Bisognava. Perché bisognava? Non abbiamo risposte risolutive rispetto al male; ne paghiamo e ne patiamo la misteriosa provocazione come tutti gli uomini. Quel bisognava però ci dice che Dio, rispetto al male non fugge: lo abita, lo prende su di sé e, partecipe di tale situazione, consente agli uomini di capire qualcosa in più, con pazienza, continuando a camminare. 
Allora spiegò loro in tutte le scritture ciò che si riferiva a lui. Cosa ha voluto dirci il Signore attraverso Luisa e questi vent’anni di malattia? Qualcosa ci ha detto attraverso di lei, qualcosa attraverso la sua famiglia.

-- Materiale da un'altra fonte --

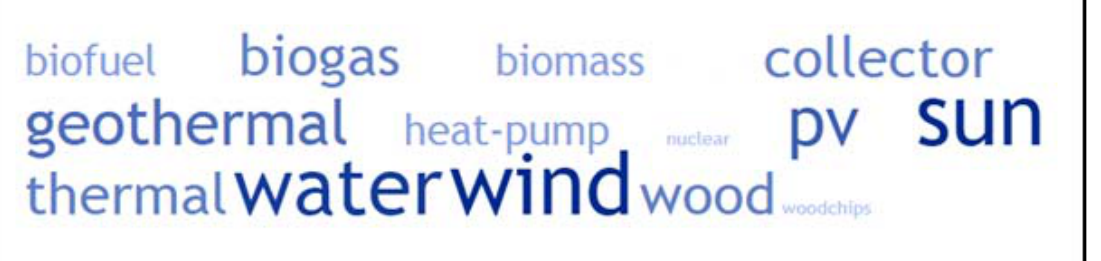
Figure 7. Associations of local prominence on renewable energy sources (authors’ edition).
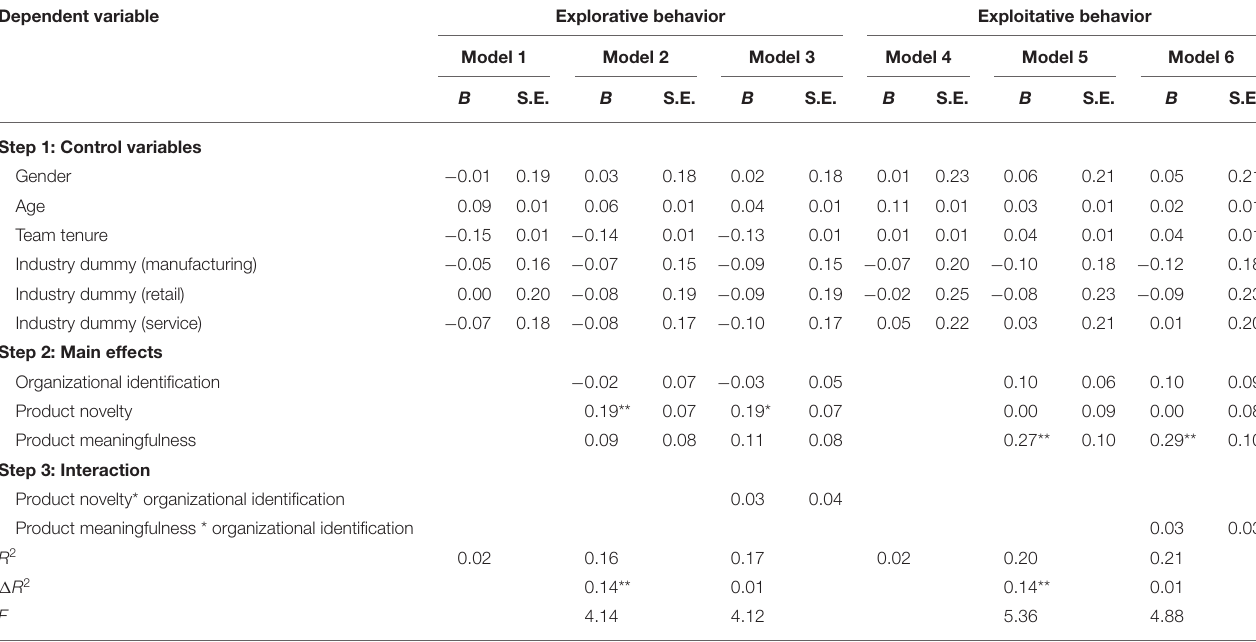
TABLE 3 | Results of hierarchical regression analyses by organizational identification. Dependent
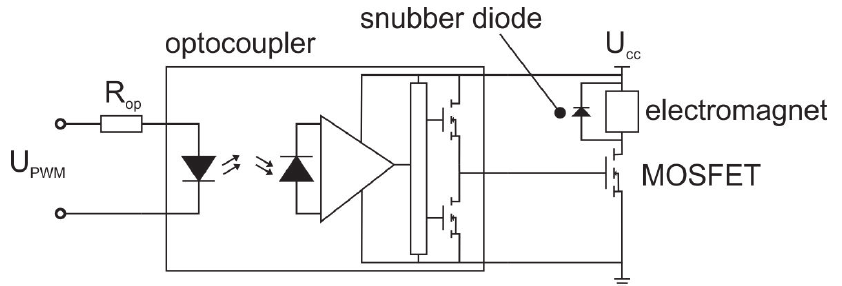
Figure 7. The scheme of the actuator.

-      Ci ha detto anzitutto che la vita è fragile: fragile è l’ammalato ma fragile è anche chi gli sta accanto. Perché quando passi mesi e anni accanto ad un infermo, senti che nessuno è così fermo come crede. La malattia ci ricorda la nostra debolezza, ci ricorda che la vita è fatta di pagine non sempre scoppiettanti, che i ritmi  incalzanti spesso sono ingannevoli, anche se sono quelli del lavoro. Calmati, rallenta, ritrova la verità dei giorni. Non disperderli e non lasciarti travolgere. Onnipotente è qualcun altro, non sei tu. Ogni tanto fa’ una visita in ospedale, va a trovare un malato. Fa bene a lui e fa bene a te.
-      Ci ha detto che ogni uomo continua ad essere tale, fino alla fine. E questo Giovanni e i suoi figli lo hanno sempre affermato e difeso, seguendo con premura Luisa, anche quando sarebbe stato più semplice scaricare altrove il problema o portarlo a veloce conclusione. Ma è una strada pericolosa, perché se ci mettiamo noi a dire dove c’è un uomo e dove non c’è, dove c’è vita e dove non c’è, potrebbe capitare che qualcuno metta in discussione anche la nostra stessa esistenza. E allora è sempre meglio restituire a Dio questa valutazione e lasciare ad ogni uomo che ci vive accanto la possibilità di interrogarci e di disturbarci, anche quando non sembra più tale, anche quando non ha più parole per poterlo fare. Cerco l'uomo. Forse il malato ci è dato per questo. 
-      E infine attraverso la vicenda di Luisa e della sua famiglia il Signore ci ha restituito una pagina preziosissima: quella della compassione e della carità. Perché l'uomo da cercare non è solo nel malato, ma anche in chi gli sta accanto, in chi, sulla strada da Gerusalemme a Gerico si lascia convincere dalla misericordia, come il Buon Samaritano. Nel vangelo di Emmaus si dice che il Signore, ad un certo punto, fece come se dovesse andare più lontano. Ecco, il malato ci è dato per andare più lontano, per raggiungere le terre dell’amore, quelle che ci restituiscono a noi stessi, quelle da cui proveniamo e verso cui siamo in cammino.

Rimani con noi, Signore, perché si fa sera. Non lasciarci prigionieri dell'oscurità.
Aiutaci ad abitare i giorni con fiducia e aprili al giorno senza tramonto al quale ora
affidiamo Luisa e la speranza di ciascuno di noi.